California DHCS, HHSA faces discrimination suit over Medi-Cal
Advocates have filed a discrimination suit against California’s Health and Human Services Agency and California’s Department of Health Care Services, alleging that Medi-Cal violates enrollees’ civil rights.
The suit was filed by the Mexican American Legal Defense and Educational Fund, the Civil Rights Education and Enforcement Center, and the law firm of Feinberg, Jackson, Worthman & Wasow LLP on behalf of five individuals, St. John’s Well Child & Family Center, SEIU-United Healthcare Workers West, and National Day Laborer Organizing Network.
The suit alleges that Medi-Cal enrollees are denied access to timely care due to low reimbursement rates, resulting in a lack of providers willing to treat Medi-Cal patients, as a result “Medi-Cal participants suffer from greater pain, illness, and undiagnosed and untreated serious medical conditions—with significant impact to their overall health—than do their fellow Californians with other insurance.”
The suit further alleges that Latinos are disproportionally affected as the largest group of Medi-Cal enrollees.

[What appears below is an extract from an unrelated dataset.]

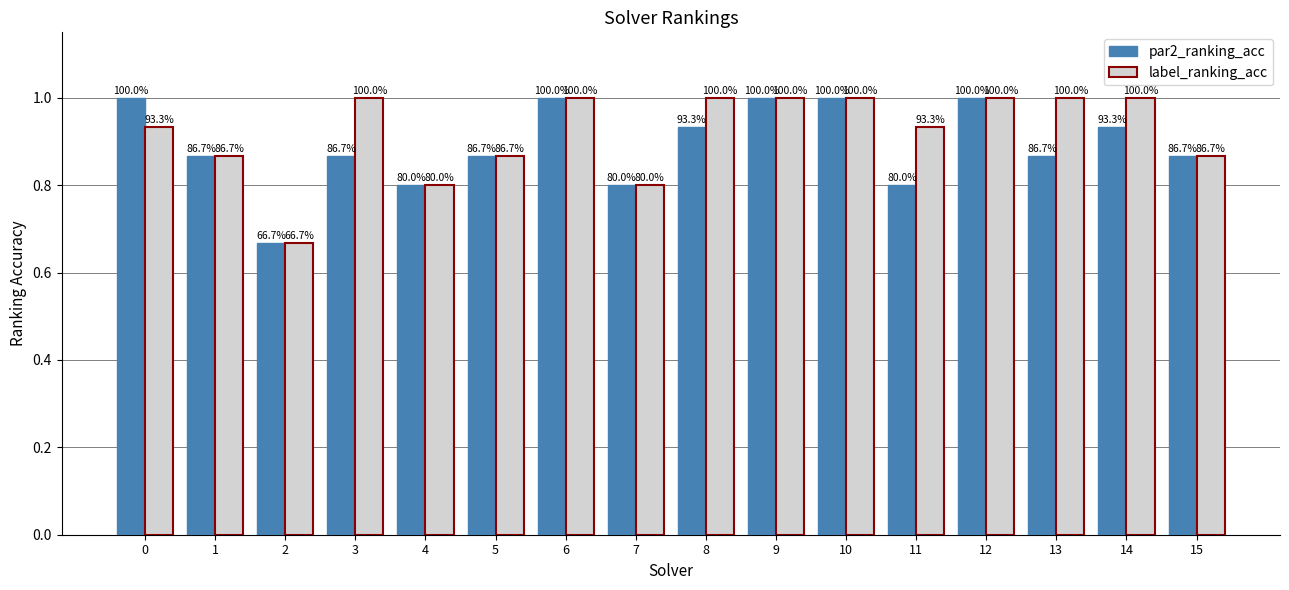

What are all the series names shown in the legend?

par2_ranking_acc, label_ranking_acc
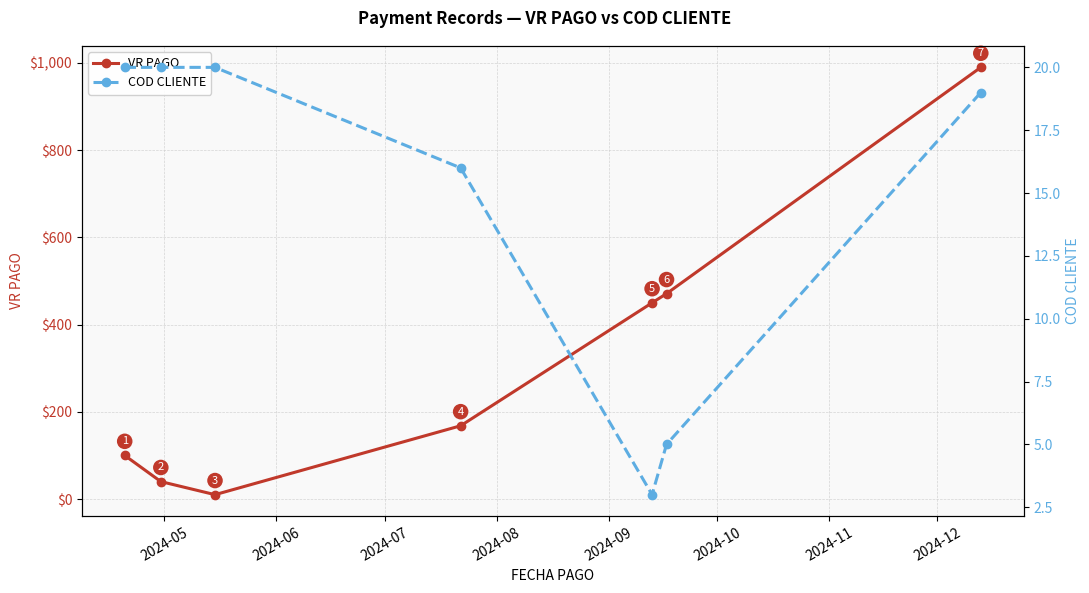

True or false: COD CLIENTE has more than 0 points higher than both neighbors.

False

Bill Lann Lee, senior counsel of the Civil Rights Education and Enforcement Center (CREEC), and a former assistant attorney for civil rights at the U.S. Department of Justice, said in a statement:
California is required by law to provide Medi-Cal health insurance participants access to healthcare equivalent to the access of people with other insurance coverage, including employer-sponsored insurance and Medicare. In the past, when Medi-Cal was a predominately white program, access was better because the reimbursement rates were closer to other insurance reimbursement rates. That changes when the Medi-Cal program became increasingly Latino and then majority Latino. This is discrimination.
According to MALDEF, there were 2.3 million Latinos enrolled in Medi-Cal in 2000. In 2016, that number had more than tripled to 7.2 million. During that time frame, reimbursement rates fell 20 percent compared to Medicare.
Medi-Cal reimbursement rates are among the lowest in the country. The lawsuit seeks an increase in reimbursement rates and more state oversight to ensure improved access to care.
“Medi-Cal is a critical program to so many of California’s children and adults,” said Thomas Saenz, MALDEF president and general counsel. “It is no exaggeration to say that our current and future workforce – our very prosperity as a state – depends on Medi-Cal providing access to vital physician care. We must ensure that Medi-Cal is administered in a fair and non-discriminatory manner that serves the healthcare needs of Latinos and all others enrolled in the program.”
In 2015, the same groups filed a complaint with DHHS calling for a federal investigation of Medi-Cal, but the department did not launch an investigation. In a letter responding to the 2015 complaint, Attorney General Kamala Harris wrote:
To the extent that you claim that Medi-Cal reimbursement rates discriminate against Latinos, there is no evidence of any such discrimination, nor are the claims articulated in your letter legally cognizable. You have not alleged, and we are not aware of, any evidence that Latino beneficiaries are being treated differently that other beneficiaries under the Medi-Cal program.
The letter also states that the Department of Health Care Services’ monitoring of Medi-Cal does not show “any systemic problems with patient access to services” and that current reimbursement rates comply with federal requirements.